Captain Picard kept a copy of the Globe Shakespeare on permanent display in his ready room and traded Shakespearean quotes with the omnipotent entity Q in the episode “Hide and Q.”
The Next Generation’s Shakespearean references served diegetic and nondiegetic functions.
In the fictional world, they helped define the character of Jean-Luc Picard as a cultured and civilized man.

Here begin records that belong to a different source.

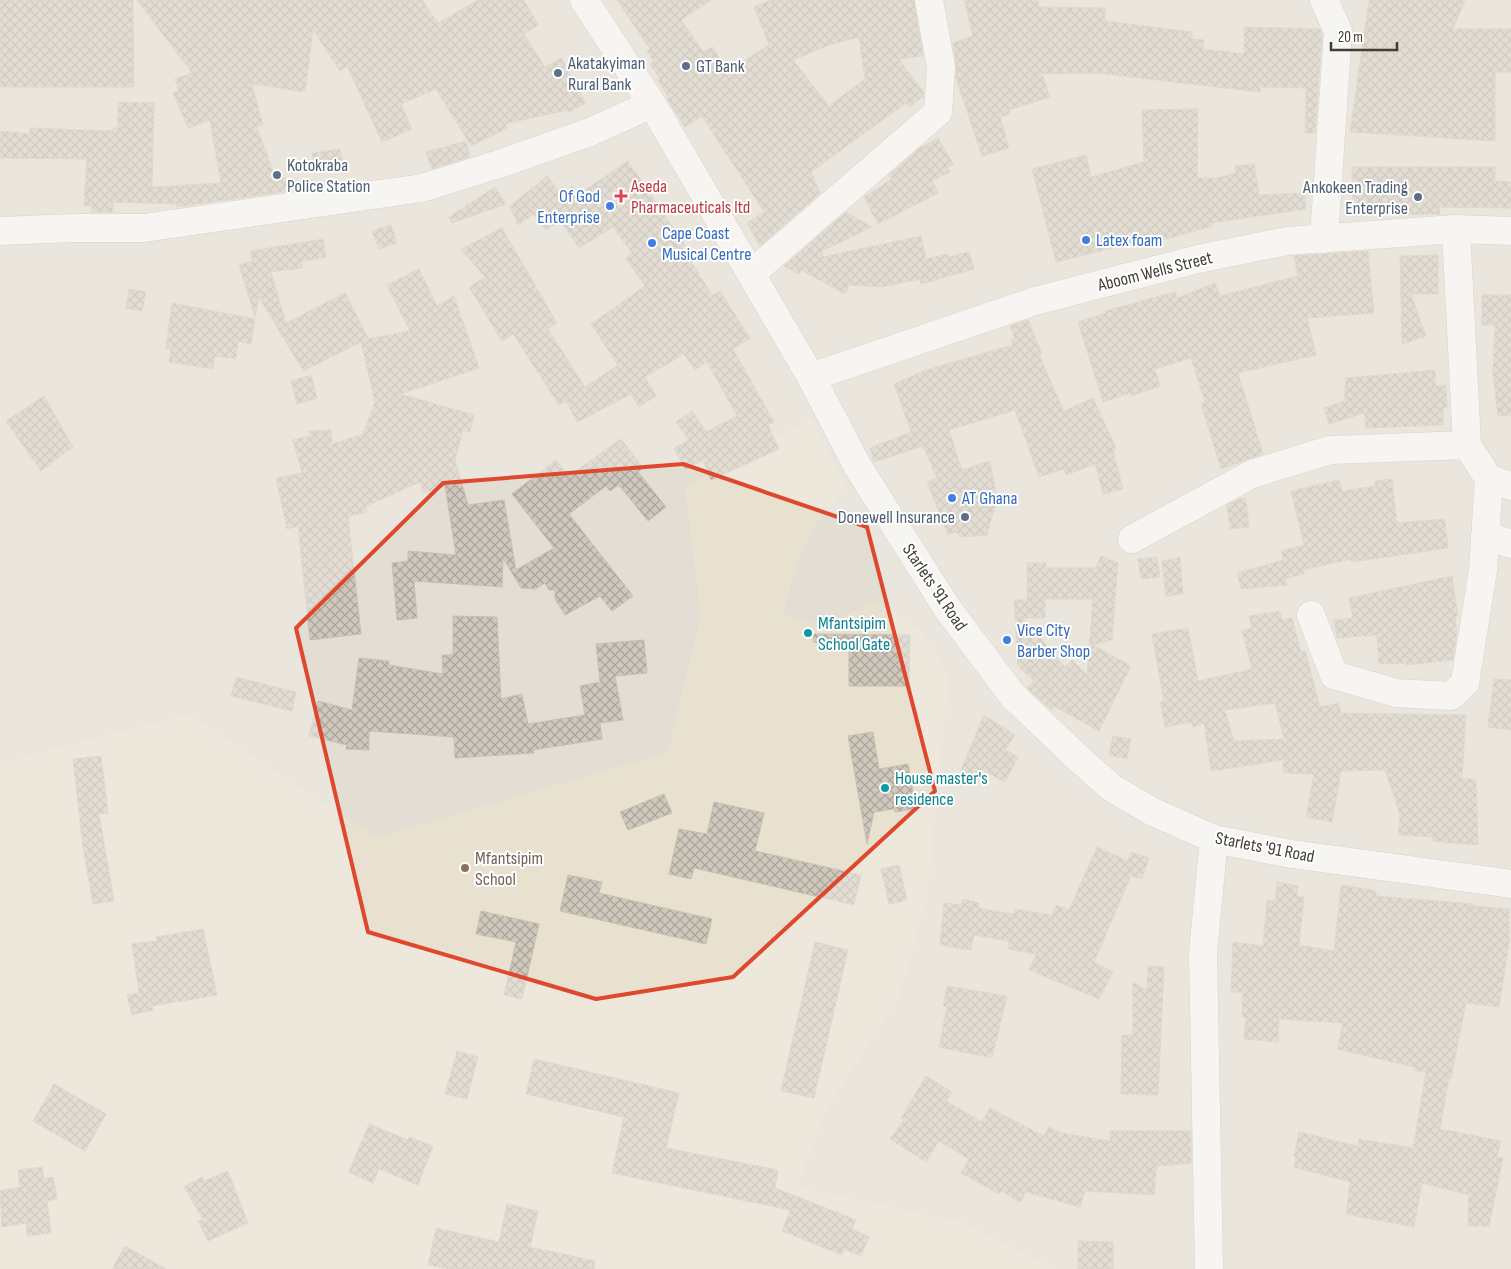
<svg xmlns="http://www.w3.org/2000/svg" width="1511" height="1269" viewBox="0 0 1511 1269" font-family="'Sofia Sans Condensed',sans-serif">
<style>
.residential{fill:#e3ded3}
.education{fill:#e8e1d0}
.building{fill:url(#building-cross-hatch);stroke:#cac0b0;fill-rule:evenodd}
.lines{fill:none;stroke-linecap:round;stroke-linejoin:round}
.minor-casing{stroke:#bab4a9;stroke-width:29}
.minor{stroke:#fff;stroke-width:28}
.marked{fill:none;stroke:#df482d;stroke-width:4;stroke-linejoin:round}
.service-dot{fill:#5c6f8a;stroke:#fff;stroke-width:2}
.health-dot{fill:#e0444e;stroke:#fff;stroke-width:2}
.shop-dot{fill:#3f7fe0;stroke:#fff;stroke-width:2}
.culture-dot{fill:#0f9aa8;stroke:#fff;stroke-width:2}
.education-dot{fill:#8d6e63;stroke:#fff;stroke-width:2}
.labels{text-anchor:middle;stroke-width:4;stroke-linejoin:round;paint-order:stroke}
.service-label{font-size:18px;fill:#4e5e75;stroke:#fff;text-anchor:start}
.health-label{font-size:18px;fill:#be3a42;stroke:#fff;text-anchor:start}
.shop-label{font-size:18px;fill:#366cbe;stroke:#fff;text-anchor:start}
.street-label{font-size:18px;fill:#423d35;stroke:#fff}
.culture-label{font-size:18px;fill:#0d838f;stroke:#fff;text-anchor:start}
.education-label{font-size:18px;fill:#785e54;stroke:#fff;text-anchor:start}
</style>
<defs>
<pattern id="building-cross-hatch" width="8" height="8" patternUnits="userSpaceOnUse" patternTransform="scale(1.25)"><rect width="8" height="8" fill="#d0c8bc"/><path d="M0 0l8 8M0 8l8-8" fill="none" stroke="#aaa49a"/></pattern>
</defs>
<rect width="100%" height="100%" fill="#f0ede5"/>
<!-- residential -->
<path class="residential" d="M 0,0 L 1511,0 L 1511,1269 L 0,1269 Z"/>
<!-- education -->
<path class="education" d="M 810,419 L 846,487 L 815,526 L 799,557 L 783,614 L 839,630 L 842,616 L 877,601 L 921,631 L 949,676 L 927,898 L 899,997 L 826,1110 L 797,1187 L 962,1222 L 1056,1269 L 0,1269 L 0,763 L 188,714 L 376,838 L 668,752 L 701,616 L 685,488 Z"/>
<!-- building -->
<path class="building" d="M 0,0 L 133,0 L 134,87 L 0,87 Z
M 137,0 L 422,0 L 438,23 L 478,0 L 524,0 L 538,25 L 524,34 L 545,67 L 561,58 L 586,103 L 569,112 L 567,110 L 505,124 L 507,128 L 471,146 L 436,89 L 401,104 L 412,129 L 382,142 L 347,66 L 340,71 L 313,30 L 305,92 L 252,84 L 263,125 L 257,127 L 276,180 L 285,177 L 289,191 L 177,207 L 177,204 L 113,202 L 113,212 L 92,212 L 92,206 L 84,206 L 87,159 L 0,158 L 0,131 L 30,134 L 30,128 L 113,131 L 113,128 L 118,128 L 118,102 L 154,103 L 152,187 L 221,183 L 210,120 L 188,128 L 173,93 L 179,91 L 175,79 L 192,73 Z
M 617,0 L 711,0 L 681,20 L 703,52 L 713,47 L 727,71 L 769,45 L 754,7 L 771,0 L 914,0 L 923,56 L 899,59 L 924,93 L 923,97 L 909,107 L 906,103 L 811,172 L 820,193 L 760,246 L 747,223 L 764,212 L 702,116 L 685,127 L 667,99 L 669,98 L 658,80 L 660,79 L 650,64 L 654,62 L 647,51 L 650,49 ZM 859,37 L 865,79 L 829,106 L 793,60 L 829,45 Z
M 964,0 L 1038,0 L 1039,7 L 1105,8 L 1105,21 L 1192,32 L 1192,39 L 1204,40 L 1203,49 L 1244,54 L 1244,27 L 1320,29 L 1322,34 L 1315,133 L 1305,133 L 1306,88 L 1261,87 L 1260,92 L 1098,73 L 1042,74 L 1050,97 L 1009,110 L 1010,114 L 1000,117 L 1009,148 L 982,156 L 956,78 L 956,64 L 953,43 L 973,36 Z
M 1369,0 L 1465,0 L 1453,29 L 1511,29 L 1511,72 L 1495,72 L 1495,141 L 1350,132 Z
M 1198,109 L 1197,178 L 1216,178 L 1236,173 L 1235,166 L 1254,164 L 1259,195 L 1304,193 L 1306,209 L 1211,223 L 1212,226 L 1139,247 L 1137,242 L 1056,262 L 1032,169 L 1086,155 L 1091,177 L 1144,162 L 1142,110 Z
M 938,138 L 954,165 L 947,167 L 950,172 L 932,181 L 938,193 L 878,224 L 864,197 L 892,179 L 889,175 L 920,148 Z
M 466,141 L 470,157 L 432,169 L 426,152 Z
M 340,149 L 343,165 L 315,170 L 312,153 Z
M 628,161 L 685,245 L 682,247 L 712,295 L 720,291 L 750,338 L 733,349 L 774,422 L 768,425 L 779,449 L 711,480 L 703,460 L 685,469 L 674,448 L 689,440 L 676,422 L 692,411 L 706,432 L 737,416 L 707,362 L 695,370 L 684,354 L 645,377 L 656,396 L 639,407 L 631,394 L 577,422 L 566,401 L 559,405 L 513,334 L 502,341 L 469,287 L 485,277 L 461,249 L 502,228 L 557,323 L 548,329 L 585,387 L 618,365 L 591,324 L 645,286 L 626,258 L 632,253 L 613,227 L 579,248 L 560,220 L 546,230 L 534,214 L 518,225 L 510,206 L 547,176 L 561,194 L 573,186 L 579,194 Z
M 1352,167 L 1495,167 L 1495,181 L 1511,182 L 1511,208 L 1439,207 L 1440,214 L 1353,216 Z
M 495,187 L 506,204 L 452,223 L 449,217 Z
M 846,212 L 872,227 L 822,251 L 823,257 L 921,236 L 926,259 L 947,254 L 948,257 L 969,252 L 974,269 L 921,284 L 920,279 L 882,287 L 849,285 L 845,294 L 801,270 L 799,274 L 784,266 Z
M 391,225 L 397,243 L 379,249 L 372,231 Z
M 323,239 L 326,257 L 301,262 L 302,268 L 271,272 L 286,323 L 345,293 L 368,338 L 366,339 L 410,331 L 387,285 L 419,269 L 437,306 L 454,296 L 479,368 L 401,394 L 474,415 L 470,432 L 463,430 L 455,460 L 468,505 L 504,500 L 516,570 L 554,548 L 512,494 L 556,460 L 569,476 L 621,439 L 643,468 L 638,472 L 666,507 L 648,521 L 619,485 L 610,491 L 606,486 L 569,514 L 633,596 L 612,611 L 600,596 L 565,615 L 555,599 L 555,590 L 549,590 L 545,583 L 535,589 L 521,588 L 503,558 L 502,587 L 414,581 L 417,618 L 397,620 L 392,563 L 408,561 L 408,551 L 456,555 L 445,486 L 423,493 L 420,482 L 366,506 L 367,512 L 348,516 L 361,634 L 310,640 L 298,526 L 287,529 L 276,478 L 302,473 L 293,440 L 310,436 L 309,431 L 331,430 L 332,444 L 363,434 L 375,402 L 361,342 L 303,371 L 259,297 L 255,317 L 239,265 L 252,261 L 251,251 Z
M 1368,251 L 1374,313 L 1307,318 L 1316,355 L 1238,373 L 1263,454 L 1221,469 L 1201,404 L 1205,402 L 1191,358 L 1155,369 L 1160,386 L 1131,396 L 1130,393 L 1103,402 L 1078,322 L 1106,313 L 1105,311 L 1175,292 L 1177,298 L 1215,283 L 1220,296 L 1298,276 L 1294,256 Z
M 1438,255 L 1438,294 L 1411,294 L 1426,336 L 1402,344 L 1400,256 Z
M 129,289 L 146,292 L 142,311 L 126,308 Z
M 1482,295 L 1511,295 L 1511,415 L 1498,416 L 1493,374 L 1495,325 L 1482,325 Z
M 172,303 L 255,319 L 251,344 L 238,341 L 236,359 L 215,356 L 213,369 L 169,362 L 171,349 L 166,348 Z
M 1028,320 L 1042,354 L 1039,355 L 1064,411 L 1093,398 L 1116,448 L 1113,450 L 1123,489 L 1103,494 L 1095,464 L 1066,475 L 1064,469 L 1039,477 L 1015,410 L 949,430 L 962,470 L 990,461 L 997,498 L 987,535 L 962,537 L 955,532 L 948,535 L 927,482 L 937,478 L 923,446 L 874,462 L 870,448 L 911,432 L 894,384 L 926,370 L 1013,345 L 1011,340 L 1015,339 L 1010,326 Z
M 1435,370 L 1436,386 L 1446,385 L 1447,407 L 1443,408 L 1443,425 L 1366,428 L 1364,413 L 1329,424 L 1324,408 L 1344,401 L 1346,378 Z
M 311,375 L 317,398 L 297,404 L 291,381 Z
M 44,396 L 73,447 L 41,471 L 6,421 Z
M 1392,479 L 1397,523 L 1445,519 L 1448,548 L 1352,562 L 1351,559 L 1303,570 L 1304,574 L 1285,579 L 1287,585 L 1241,589 L 1237,573 L 1284,560 L 1281,551 L 1304,545 L 1291,491 L 1339,480 L 1342,491 L 1375,486 L 1375,481 Z
M 1246,498 L 1249,527 L 1230,529 L 1227,505 L 1239,499 Z
M 1101,556 L 1118,563 L 1112,640 L 1093,645 L 1131,666 L 1099,731 L 1054,706 L 1051,710 L 1027,688 L 1034,681 L 1018,666 L 1014,600 L 1027,600 L 1027,563 L 1046,563 L 1046,568 L 1096,568 ZM 1045,599 L 1093,599 L 1087,675 L 1072,660 L 1065,667 L 1023,618 L 1045,618 Z
M 1157,557 L 1160,577 L 1141,579 L 1138,559 Z
M 1180,557 L 1183,594 L 1166,596 L 1162,561 Z
M 1452,576 L 1458,616 L 1455,617 L 1457,632 L 1453,660 L 1406,665 L 1406,663 L 1379,664 L 1377,635 L 1337,638 L 1334,620 L 1353,618 L 1349,598 Z
M 1280,611 L 1282,620 L 1292,618 L 1301,652 L 1305,650 L 1320,707 L 1339,703 L 1341,713 L 1466,715 L 1462,779 L 1476,779 L 1478,845 L 1432,841 L 1433,837 L 1398,835 L 1400,815 L 1385,770 L 1341,771 L 1332,822 L 1306,817 L 1314,774 L 1283,773 L 1283,760 L 1211,771 L 1204,723 L 1193,727 L 1191,722 L 1165,727 L 1160,702 L 1164,701 L 1152,634 L 1188,628 L 1198,681 L 1252,669 L 1242,630 L 1252,628 L 1249,616 ZM 1275,703 L 1284,739 L 1234,741 L 1225,710 Z
M 453,616 L 497,617 L 501,699 L 522,694 L 528,724 L 585,715 L 580,686 L 600,682 L 596,644 L 644,640 L 647,673 L 615,676 L 623,720 L 600,723 L 602,739 L 533,750 L 534,753 L 455,758 L 454,737 L 369,731 L 369,750 L 346,749 L 347,745 L 309,736 L 318,701 L 352,710 L 359,658 L 389,661 L 389,665 L 443,674 L 442,655 L 453,655 Z
M 814,634 L 910,635 L 909,686 L 849,686 L 849,650 L 813,642 Z
M 236,677 L 296,692 L 292,711 L 231,696 Z
M 1494,679 L 1511,680 L 1511,730 L 1488,727 Z
M 984,715 L 1015,735 L 1005,750 L 1018,757 L 1005,782 L 982,770 L 976,784 L 958,777 Z
M 873,732 L 879,769 L 908,764 L 916,809 L 895,812 L 894,809 L 874,812 L 867,844 L 848,736 Z
M 1113,736 L 1131,739 L 1127,759 L 1109,755 Z
M 101,756 L 108,813 L 99,814 L 114,901 L 93,904 L 83,847 L 73,759 Z
M 664,794 L 672,813 L 628,830 L 620,812 Z
M 714,802 L 764,813 L 755,851 L 861,875 L 854,905 L 694,868 L 691,879 L 669,874 L 679,829 L 707,834 Z
M 1097,847 L 1128,861 L 1131,852 L 1149,858 L 1142,879 L 1131,876 L 1094,962 L 1113,972 L 1099,999 L 1029,970 L 1036,954 L 1008,949 L 1009,941 L 974,935 L 971,950 L 940,945 L 944,903 L 961,905 L 963,899 L 979,903 L 978,908 L 1014,914 L 1015,909 L 1052,915 L 1056,905 L 1069,910 Z
M 899,865 L 907,900 L 889,904 L 881,869 Z
M 568,875 L 602,882 L 599,893 L 712,919 L 706,944 L 560,911 Z
M 1277,882 L 1298,886 L 1297,896 L 1304,897 L 1299,945 L 1334,951 L 1341,885 L 1372,890 L 1376,892 L 1376,896 L 1474,904 L 1474,906 L 1509,909 L 1509,942 L 1499,1007 L 1466,1003 L 1451,1079 L 1449,1078 L 1440,1129 L 1501,1141 L 1497,1157 L 1503,1158 L 1489,1226 L 1468,1226 L 1469,1195 L 1422,1183 L 1414,1227 L 1346,1214 L 1350,1182 L 1294,1167 L 1296,1157 L 1294,1156 L 1299,1132 L 1358,1146 L 1359,1139 L 1413,1148 L 1426,1072 L 1413,1070 L 1414,1067 L 1337,1049 L 1343,1023 L 1279,1019 L 1278,1042 L 1244,1039 L 1246,1017 L 1242,1017 L 1243,992 L 1231,992 L 1233,942 L 1263,946 L 1267,900 L 1275,901 Z
M 481,911 L 539,924 L 522,999 L 504,995 L 516,942 L 476,934 Z
M 203,929 L 217,995 L 152,1006 L 153,1010 L 132,1015 L 127,995 L 139,993 L 132,944 L 157,941 L 156,937 Z
M 815,942 L 848,950 L 814,1098 L 781,1091 Z
M 1148,966 L 1164,967 L 1158,1095 L 1121,1094 L 1122,1035 L 1133,1035 L 1133,982 L 1147,990 Z
M 947,986 L 1007,996 L 992,1058 L 939,1047 L 947,1007 L 943,1006 Z
M 457,1051 L 478,1057 L 467,1099 L 445,1094 Z
M 534,1059 L 679,1093 L 666,1148 L 778,1170 L 775,1188 L 856,1220 L 852,1229 L 869,1237 L 861,1256 L 844,1249 L 842,1255 L 782,1231 L 790,1210 L 612,1173 L 624,1117 L 526,1094 Z
M 926,1076 L 952,1092 L 946,1101 L 982,1122 L 990,1108 L 1044,1136 L 1049,1127 L 1062,1133 L 1110,1141 L 1110,1131 L 1191,1131 L 1191,1163 L 1157,1166 L 1154,1195 L 1085,1191 L 1080,1207 L 1026,1192 L 1020,1202 L 1001,1191 L 999,1194 L 961,1173 L 969,1159 L 939,1141 L 926,1162 L 890,1139 L 904,1120 L 901,1118 Z
M 54,1084 L 106,1114 L 85,1151 L 33,1121 Z
M 369,1124 L 408,1140 L 409,1137 L 433,1146 L 418,1185 L 379,1169 L 373,1183 L 349,1172 Z
M 42,1167 L 44,1179 L 53,1177 L 57,1199 L 47,1201 L 51,1233 L 27,1236 L 26,1223 L 2,1227 L 0,1191 L 20,1187 L 18,1170 Z
M 228,1171 L 248,1223 L 208,1241 L 198,1221 L 203,1219 L 184,1187 L 202,1177 L 204,1181 Z
M 507,1204 L 538,1211 L 530,1247 L 595,1261 L 594,1269 L 449,1269 L 428,1265 L 436,1228 L 499,1242 Z
M 1078,1241 L 1113,1242 L 1113,1269 L 1078,1269 Z
M 125,1246 L 166,1269 L 112,1269 Z"/>
<g class="lines">
<!-- minor casing -->
<g class="minor-casing">
<path id="minor" d="M 584,0 L 652,104 L 811,377 L 858,467 L 947,608 L 1013,696 L 1078,758 L 1112,788 L 1151,811 L 1214,839 L 1292,854 L 1511,884
M 1456,229 L 1467,445 L 1489,479 L 1511,486
M 0,231 L 75,228 L 144,228 L 422,188 L 499,164 L 590,132 L 652,104
M 1324,239 L 1338,31 L 1324,0
M 751,274 L 938,112 L 941,67 L 929,0
M 811,377 L 1035,301 L 1198,259 L 1287,241 L 1456,229 L 1511,231
M 1485,535 L 1511,544
M 1132,539 L 1252,474 L 1330,450 L 1467,445
M 1311,615 L 1334,675 L 1396,693 L 1451,696 L 1465,683 L 1483,570 L 1489,479
M 1209,1269 L 1203,952 L 1214,839"/>
</g>
<!-- minor -->
<use href="#minor" class="minor"/>
</g>
<!-- marked area -->
<path d="M0 0H1511V1269H0ZM 683,464 L 867,527 L 935,791 L 733,977 L 596,999 L 368,932 L 296,628 L 443,483 Z" fill="#f0ede5" fill-opacity=".55" fill-rule="evenodd"/>
<path class="marked" d="M 683,464 L 867,527 L 935,791 L 733,977 L 596,999 L 368,932 L 296,628 L 443,483 Z"/>
<!-- markers -->
<g class="service-dot">
<circle cx="686" cy="66" r="5"/>
<circle cx="558" cy="73" r="5"/>
<circle cx="277" cy="175" r="5"/>
<circle cx="1418" cy="197" r="5"/>
<circle cx="965" cy="517" r="5"/>
</g>
<path class="health-dot" d="M618.5 188.5h5v5h5v5h-5v5h-5v-5h-5v-5h5z"/>
<g class="shop-dot">
<circle cx="610" cy="206" r="5"/>
<circle cx="1086" cy="240" r="5"/>
<circle cx="652" cy="243" r="5"/>
<circle cx="952" cy="498" r="5"/>
<circle cx="1007" cy="640" r="5"/>
</g>
<g class="culture-dot">
<circle cx="808" cy="633" r="5"/>
<circle cx="885" cy="788" r="5"/>
</g>
<circle class="education-dot" cx="465" cy="868" r="5"/>
<g class="labels">
<!-- service labels -->
<g class="service-label">
<text x="568" y="69">Akatakyiman<tspan x="568" dy="21">Rural Bank</tspan></text>
<text x="696" y="72">GT Bank</text>
<text x="287" y="171">Kotokraba<tspan x="287" dy="21">Police Station</tspan></text>
<text x="1408" y="193" text-anchor="end">Ankokeen Trading<tspan x="1408" dy="21">Enterprise</tspan></text>
<text x="955" y="523" text-anchor="end">Donewell Insurance</text>
</g>
<!-- health labels -->
<g class="health-label">
<text x="631" y="192">Aseda<tspan x="631" dy="21">Pharmaceuticals ltd</tspan></text>
</g>
<!-- shop labels -->
<g class="shop-label">
<text x="600" y="202" text-anchor="end">Of God<tspan x="600" dy="21">Enterprise</tspan></text>
<text x="662" y="239">Cape Coast<tspan x="662" dy="21">Musical Centre</tspan></text>
<text x="1096" y="246">Latex foam</text>
<text x="962" y="504">AT Ghana</text>
<text x="1017" y="636">Vice City<tspan x="1017" dy="21">Barber Shop</tspan></text>
</g>
<!-- street labels -->
<g class="street-label">
<text transform="translate(1155 271) rotate(-14)" y="6">Aboom Wells Street</text>
<text transform="translate(935 587) rotate(56)" y="6">Starlets '91 Road</text>
<text transform="translate(1265 847) rotate(11)" y="6">Starlets '91 Road</text>
</g>
<!-- culture labels -->
<g class="culture-label">
<text x="818" y="629">Mfantsipim<tspan x="818" dy="21">School Gate</tspan></text>
<text x="895" y="784">House master's<tspan x="895" dy="21">residence</tspan></text>
</g>
<!-- education labels -->
<g class="education-label">
<text x="475" y="864">Mfantsipim<tspan x="475" dy="21">School</tspan></text>
</g>
</g>
<!-- scale -->
<path d="M1331 42v8h66v-8" fill="none" stroke="#423d35" stroke-width="2.5"/>
<text x="1338" y="42" font-size="15" fill="#423d35" stroke="#ffffff" stroke-width="4" paint-order="stroke">20 m</text>
</svg>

In the “real” world they reinforced an aspect of the star’s image, reminding viewers that the actor still retained the cachet of a higher cultural form.
Cult Television and Control
Paradoxically, the very characteristics of cult television that create such tremendous overlap between character and actor also permitted Stewart to foreground the Shakespearean associations that would prove crucial in his post–Star Trek career.
Television producers wish to retain their lead actors throughout the run of a program, since the viewers’ strong identification with the characters is crucial to the success of a series.
Such strong viewer identification gives a certain power to the lead actors in cult television programs.
Producers, realizing that these actors face the potentially stultifying boredom of playing the same role week after endless week, grant them a degree of control over both story lines and dialogue.
Influence on Star Trek
Stewart talked “every day to [executive producer] Rick Berman about the scripts. And he was always tremendously supportive of what I was trying to do, encouraging.”
Stewart’s involvement in the production process meant that any scene of any substance that he played throughout the seven years would somewhere in it some tweakings or fine tunings from me.
The holodeck, the virtual reality computer program, gave Stewart the chance to lecture about Shakespeare to millions of viewers who might never attend a theatrical performance.
Stewart's Sex Appeal
As we have seen, “Englishness” and “Shakespeareanness” form key elements of Patrick Stewart’s star image, both making him extraordinary relative to other performers in American cult television, but from the actor’s own perspective the most extraordinary element of his image may be his widely discussed sex appeal.
Ellis says, “[T]he star is at once ordinary and extraordinary, available for desire and unobtainable,” but argues that television reduces “the extraordinariness of its performers, and their status as figures of an equivocal attraction and identification by viewers both male and female.”
Poster's expectation of becoming tongue-tied and swooning contradicts Ellis’s and Marshall’s assertions that the domestic nature of television renders its stars familiar and ordinary.
Summary
This essay has sought to show:
Cult television’s modes of production, distribution, and reception have conflated actor Patrick Stewart with character Jean-Luc Picard to a greater degree than usual even on television.
Nonetheless, Stewart has managed to some extent to free himself from Picard.
It is Stewart’s extraordinariness in the realm of American television with regard to his Englishness, Shakespeareanness, and sexiness that has opened up a distance between him and his fictional alter ego.
Therefore, contra both Ellis and Marshall, ordinariness and familiarity does not, in all cases at least, account for television’s conflation of actor and character.
Patrick Stewart is both conflated with his character and extraordinary.
The Logic of Capitalism
In the last two months of 1998, disparate and conflicting representations of Stewart circulated simultaneously.
The Ride Down Mt. Morgan approached the end of its initial off-Broadway run, while Dreamworks Studios and Paramount shifted their respective publicity machines into high gear for two major film releases, The Prince of Egypt and Star Trek: Insurrection.
Dreamworks publicity invoked the British actor image since The Prince of Egypt followed a long-standing tradition of casting Brits as the bad guys in historical films.
Paramount’s intense publicity spotlighted Stewart’s cult television connections, casting the other images into the shadows.
Paramount’s publicity and marketing juggernaut ensured that during late 1998 at least, Patrick Stewart was, if not Jean-Luc Picard and nothing else at all, primarily Jean-Luc Picard.